Sin la elocuencia de otras intervenciones, el presidente Petro les habló a miles de personas que llenaron la Plaza de Bolívar de Bogotá el miércoles pasado. Su discurso se centró de nuevo en la convocatoria a un gran acuerdo nacional. En esta ocasión fue más explicito al señalar tres temas específicos sobre los cuales giraría el acuerdo: la verdad, la tierra y la educación. Todo con el telón de fondo de la paz total.
Reiteró, usando proclamas repetidas y frases muy hechas, la urgencia de aprobar las reformas a la salud, las pensiones y el trabajo; anunció, además la iniciativa de proponer un cambio al régimen de los servicios públicos. Puso a depender el éxito de estas propuestas de la movilización popular. 
Aunque algún dirigente sindical desmesurado habló de sacar a la calle 1 millón de personas, los cálculos más reiterados hablan de 55.000 marchantes en 100 ciudades de Colombia. 
A finales de los 90 del siglo pasado las multitudinarias manifestaciones de estudiantes, hicieron inevitable el proceso reformatorio de la Constitución de 1886; y en el 2008 las expresiones de millones de colombianos en la calle contra las FARC, allanaron el camino, primero para la deslegitimación política de esa guerrilla, y luego para abrir las ventanas de una eventual negociación de paz.
En ambos casos contaron con el beneplácito y el apoyo de los gobiernos de Gaviria y Uribe, pero no fueron convocadas ni financiadas por ellos. 
Estas del miércoles sí fueron convocadas y soportadas por el Gobierno; su propósito, primero, fue presionar al Congreso para que apruebe las propuestas de reforma que han sido puestas a su consideración, y segundo, llamar a la sociedad toda para que atienda la necesidad de llegar a un gran acuerdo nacional.

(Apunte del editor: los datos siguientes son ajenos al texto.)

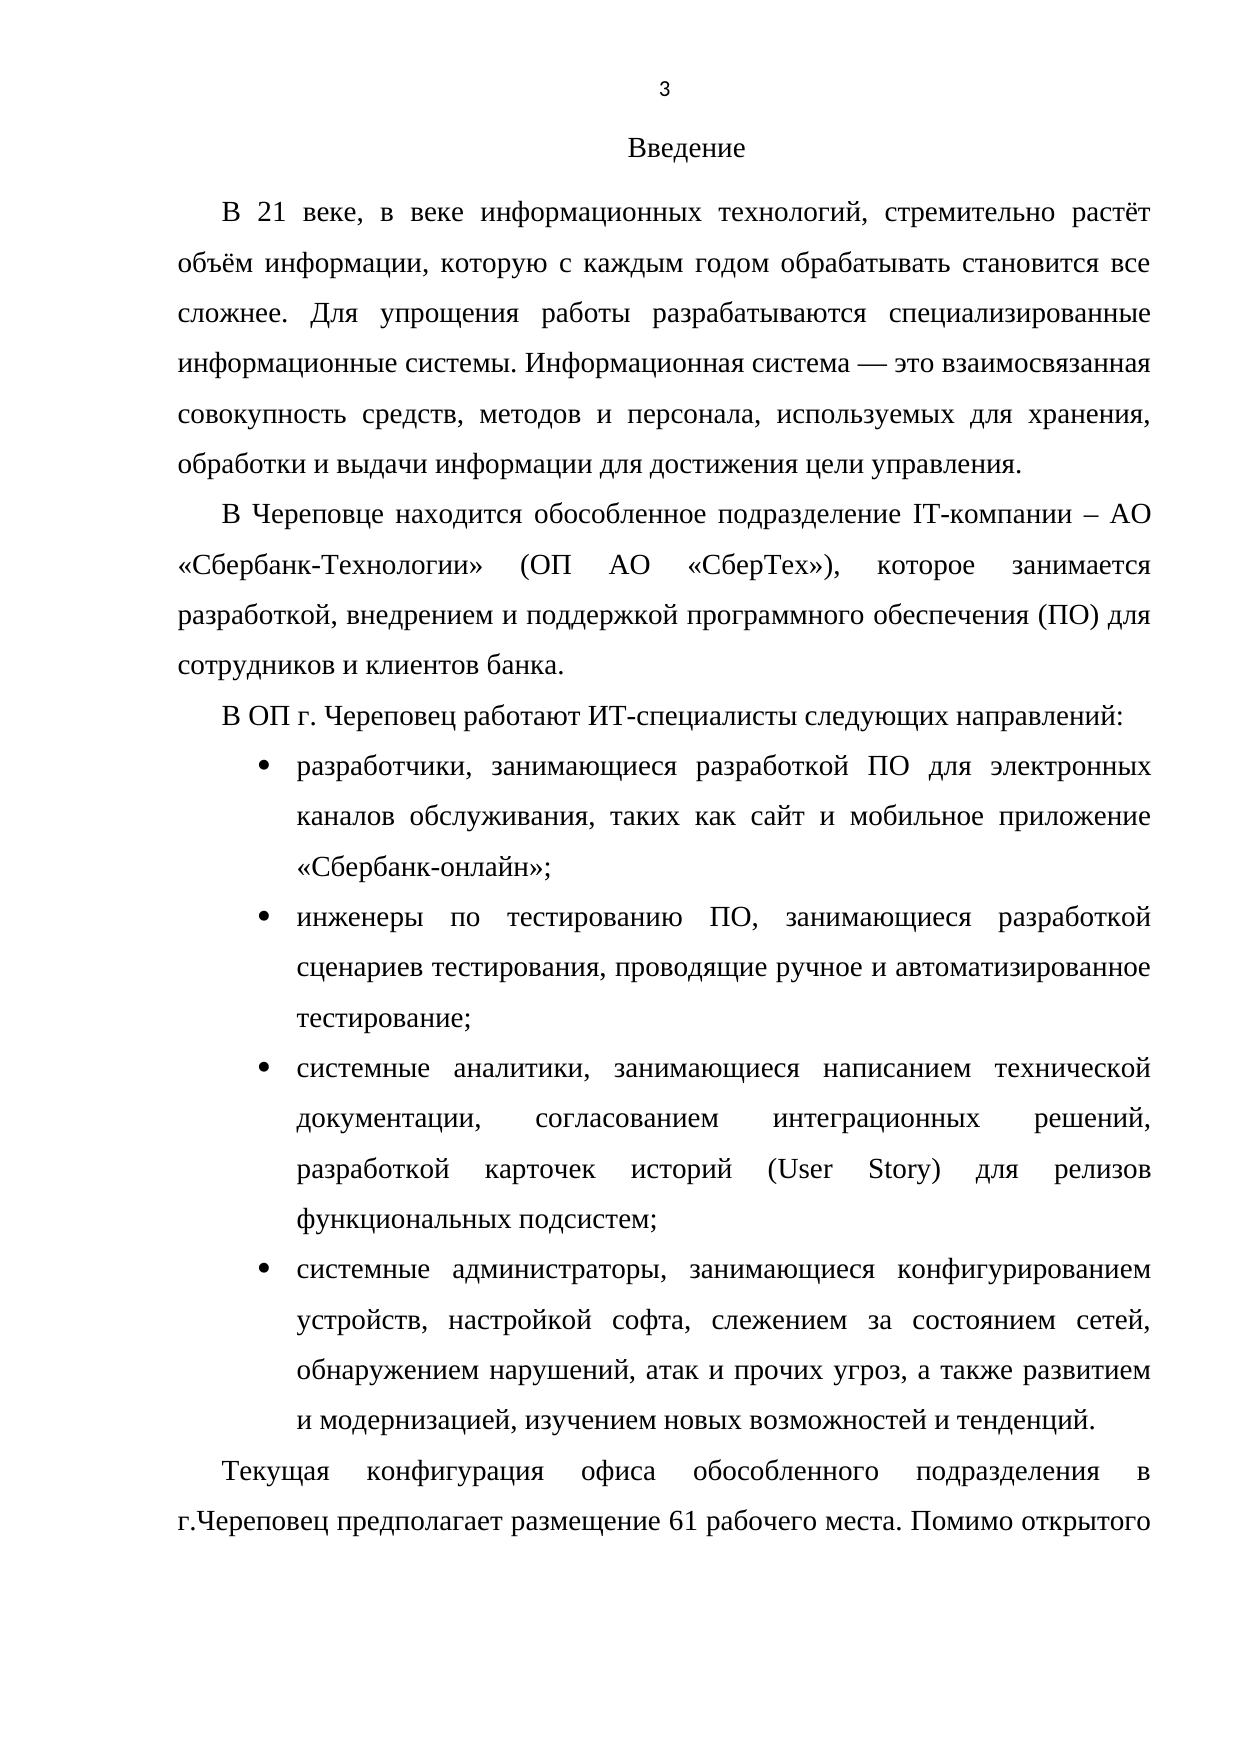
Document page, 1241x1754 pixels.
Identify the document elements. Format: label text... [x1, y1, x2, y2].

text В ОП г. Череповец работают ИТ-специалисты следующих направлений: [177, 698, 1152, 731]
list системные администраторы, занимающиеся конфигурированием устройств, настройкой софта, слежением за состоянием сетей, обнаружением нарушений, атак и прочих угроз, а также развитием и модернизацией, изучением новых возможностей и тенденций. [259, 1251, 1152, 1436]
text В Череповце находится обособленное подразделение IT-компании – АО «Сбербанк-Технологии» (ОП АО «СберТех»), которое занимается разработкой, внедрением и поддержкой программного обеспечения (ПО) для сотрудников и клиентов банка. [177, 496, 1152, 681]
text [177, 1453, 1152, 1537]
list инженеры по тестированию ПО, занимающиеся разработкой сценариев тестирования, проводящие ручное и автоматизированное тестирование; [259, 899, 1152, 1033]
text Введение [177, 130, 1152, 163]
text В 21 веке, в веке информационных технологий, стремительно растёт объём информации, которую с каждым годом обрабатывать становится все сложнее. Для упрощения работы разрабатываются специализированные информационные системы. Информационная система — это взаимосвязанная совокупность средств, методов и персонала, используемых для хранения, обработки и выдачи информации для достижения цели управления. [177, 194, 1152, 480]
list системные аналитики, занимающиеся написанием технической документации, согласованием интеграционных решений, разработкой карточек историй (User Story) для релизов функциональных подсистем; [259, 1050, 1152, 1235]
list разработчики, занимающиеся разработкой ПО для электронных каналов обслуживания, таких как сайт и мобильное приложение «Сбербанк-онлайн»; [259, 748, 1152, 882]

Sobre las reformas, es cierto que van lento. Tal lentitud sin embargo no es fruto de una actitud obstruccionista del Congreso. Es más bien la consecuencia de la incapacidad del Gobierno para entablar diálogos institucionales que le garanticen gobernabilidad. El Gobierno se equivocó consiguiendo en un comienzo unas mayorías parlamentarias artificiales que apenas sí le alcanzaron para hacer aprobar, sin mayores tortuosidades, la reforma tributaria, el Tratado de Escazú, y los elementos básicos de la paz total. 
Rota esa coalición como se tenía que romper, no se han encontrado todavía canales idóneos de comunicación con el Ejecutivo para enderezar el rumbo; hay claro consenso en torno a la necesidad de reformar aspectos básicos de nuestra realidad social. Solo que esos cambios tienen que ser fruto del diálogo entre todas las fuerzas políticas y sociales del país. 
Lo novedoso de la intervención del Presidente estuvo en el señalamiento de los tres temas que considera referentes para el gran acuerdo nacional: la verdad, la tierra y la educación. Son, claro, asuntos necesarios en ese propósito, pero no son suficientes; hay también que reformar la política, origen de casi todos nuestros males y cambiar las relaciones del Estado con sus entidades territoriales y acabar con el hostigante centralismo.
La verdad jurídica y la verdad histórica, ya tienen dolientes: la Comisión de la Verdad y la Jurisdicción Especial para la Paz; el problema de la tierra, espera administración e iniciativa: administración porque el Gobierno ha sido lento en la  ejecución de políticas ya claramente definidas en normas legales, e iniciativa porque  sigue el Congreso esperando la propuesta de reforma agraria integral ya perfilada en el Plan Nacional de Desarrollo; sobre la educación, nos quedamos en el debate constitucional sobre si es un derecho fundamental o no,  y todavía no hay verdaderas propuestas de reforma.  
Visto este panorama general, lo cierto es que las marchas de esta semana nada van a cambiar si el Gobierno no cambia; si no hay un claro proyecto de gestión que asegure la eficiencia de la administración, si no hay claridad en torno a cómo se logra y con quiénes el gran acuerdo nacional, si no hay espíritu de diálogo amplio y abierto, sobran las marchas. Ojalá que ellas no sean el parapeto  que oculte  la incapacidad de Gustavo Petro  para  gobernar.